Approach to PROTECT Race/Ethnicity Error Correction
Approach
MacArthur project evaluating disparities in prosecutorial decision-making
A race/ethnicity of white is reclassified as hispanic if the first name and last name in PROTECT has a Hispanic affiliated predicted score of 75% using Ethnicolr
Hispanics who are reclassified from white are more likely to be correctly assigned, but will miss more instances where white should be reclassified as Hispanic (precision vs recall trade-off).
Results
Imputation using Ethnicolr classifies 5848 more defendants as Hispanic instead of nh white for a total of 13,215 on a 5 year cohort of DA Referrals (2014-2018) using a predicted score of 75% or greater.
This represents a percentage increase of ~80% Hispanics reclassified from nh white.
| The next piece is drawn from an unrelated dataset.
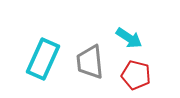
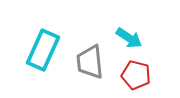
cyan rectangle: moved 9 px up
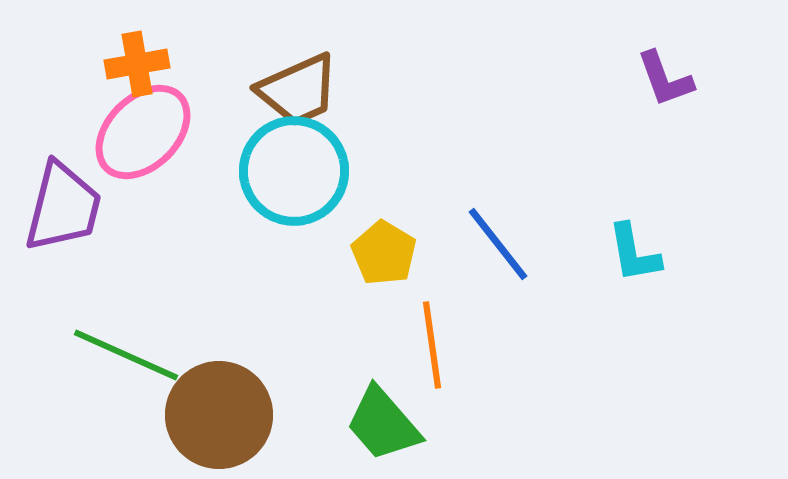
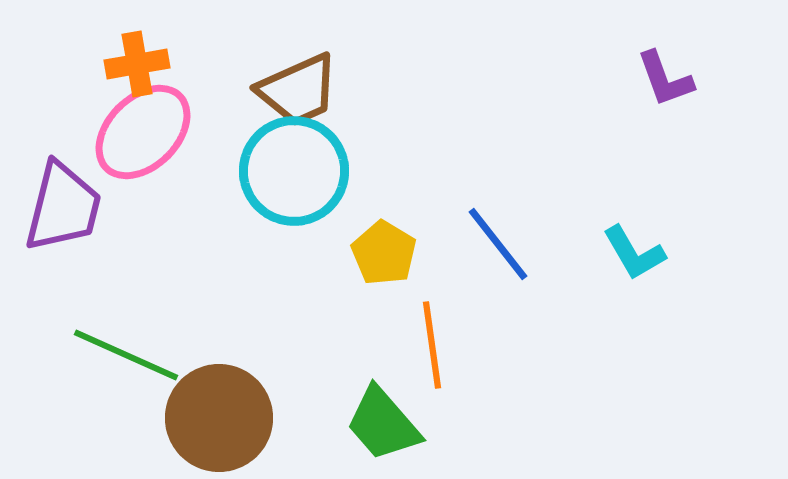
cyan L-shape: rotated 20 degrees counterclockwise
brown circle: moved 3 px down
Sentencing Features: Type and Length
Sentencing Type
Goal: calculating sentence length from circuit court data is complex
Start with meaningful variables that can be built with confidence
Generate custodial sentence for Milwaukee DA and other researchers
Custodial Sentence
Goal: Identify jail and prison sentence
combination = custodial sentence
Drop sentenced counts that are:
Imposed and stayed
Not custodial related (e.g. firearm related)
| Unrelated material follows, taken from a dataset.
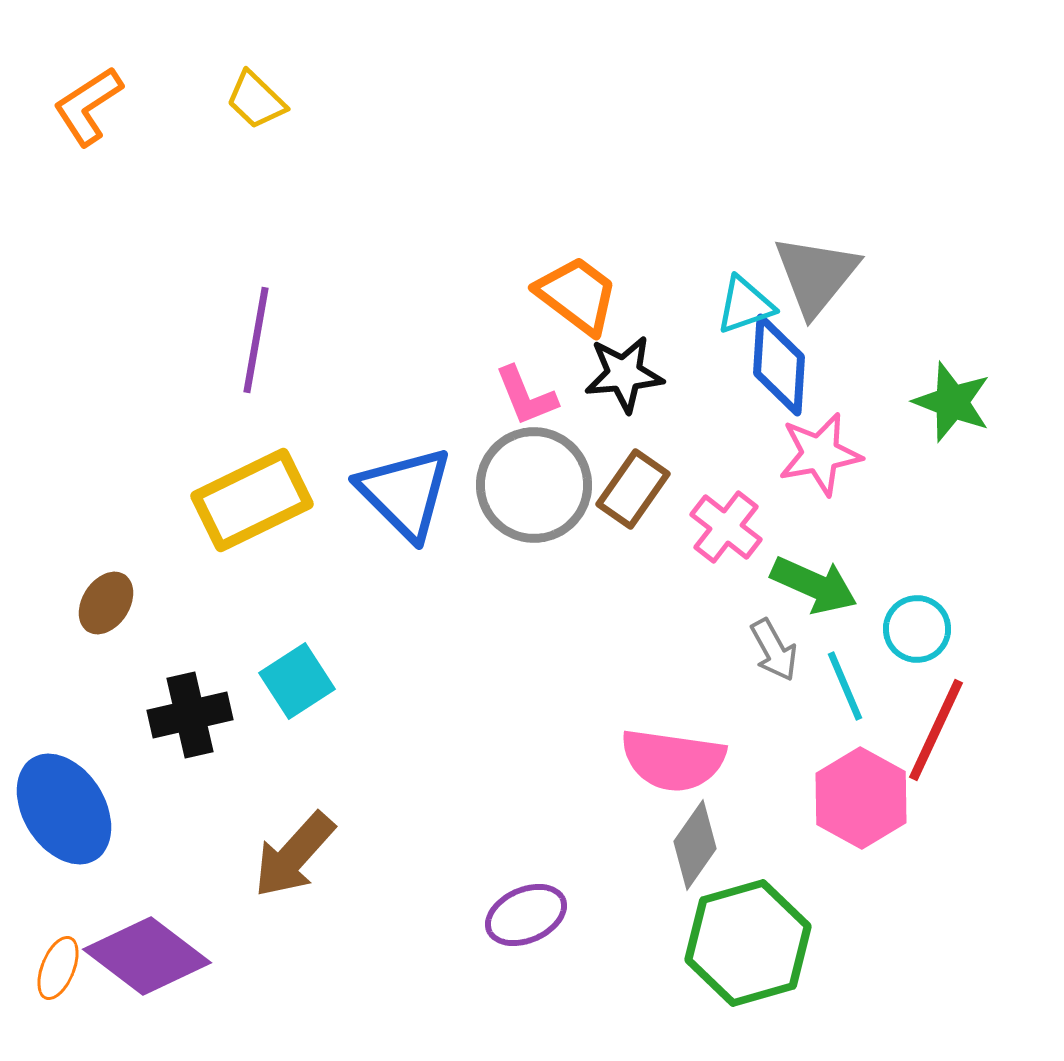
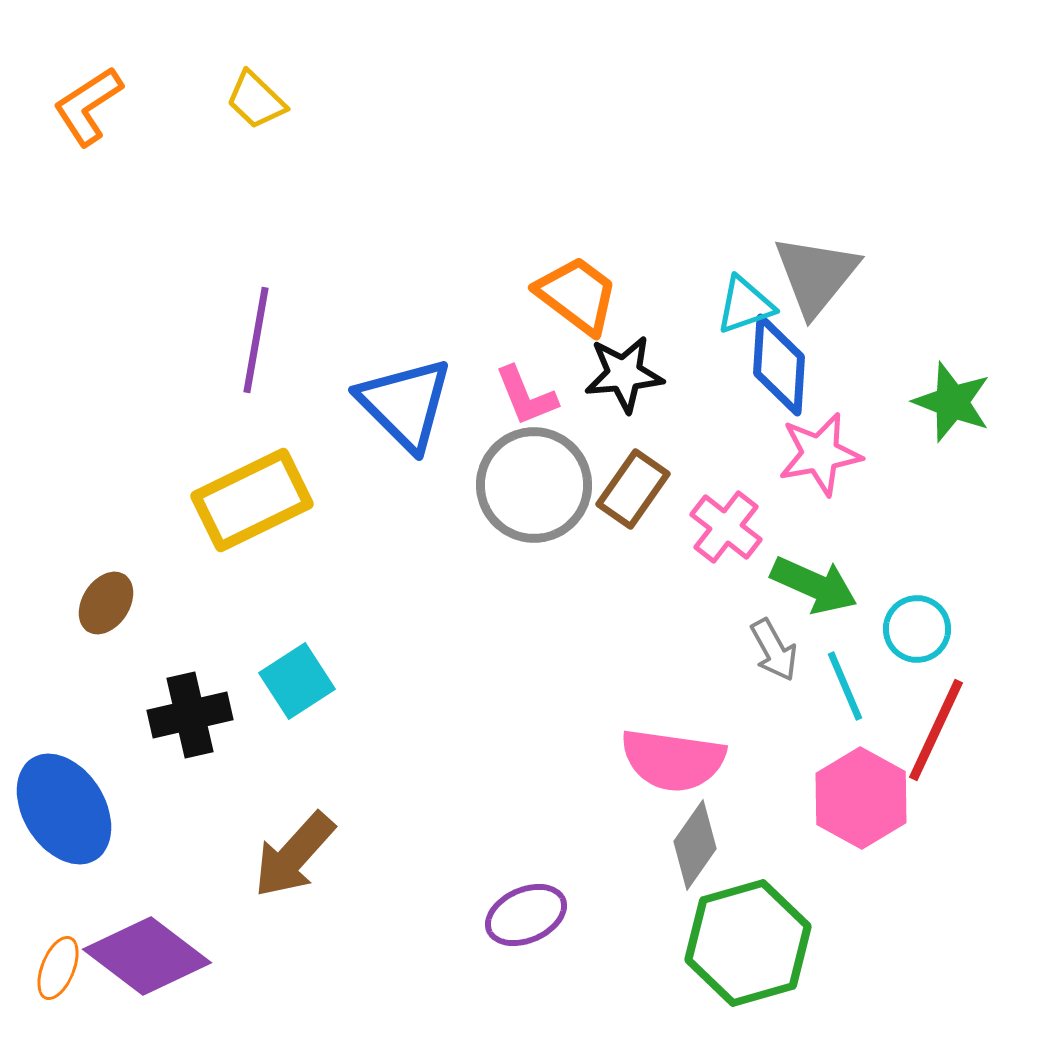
blue triangle: moved 89 px up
Prison or Jail/HOC with zero days
Exceptions:
Check court record of events - time served disposition
Probation sentence with jail condition time
Sentence Length:
A Work in Progress
Sentence Length Can Get Complex
Image: one individual case with two convicted counts
(1) one for felony burglary
Prison (3 yrs) and E.S. (2 yrs)
Concurrent to count 2
(2) felon in possession of a firearm
Prison (2 yrs) and E.S. (2 yrs)
Concurrent to count 1 and any other sentence
"Any Other Sentence"
That same individual has another case 20 days earlier in the same county with one convicted count for
(1) another for felon in possession of a firearm
Prison (3 yrs) and E.S. (2 yrs)
Whether a Count is Concurrent or Consecutive Lives in Free Form Text
"concurrent to count 1, two, and 3 in this case and consecutive to case 13cf04"
"concurr with 15cf3316"
"Concurrent with: Concurrent to count two and consecutive to count three. *Credit of 180 days as to count one and two."
Task Isn't Surmountable
Only need to classify which counts are consecutive and sentences that are consecutive to another case
Presumption is concurrent
Cases in same time horizon can be linked by SID and general record linkage
Counts and case numbers can be extracted using NLP/Regex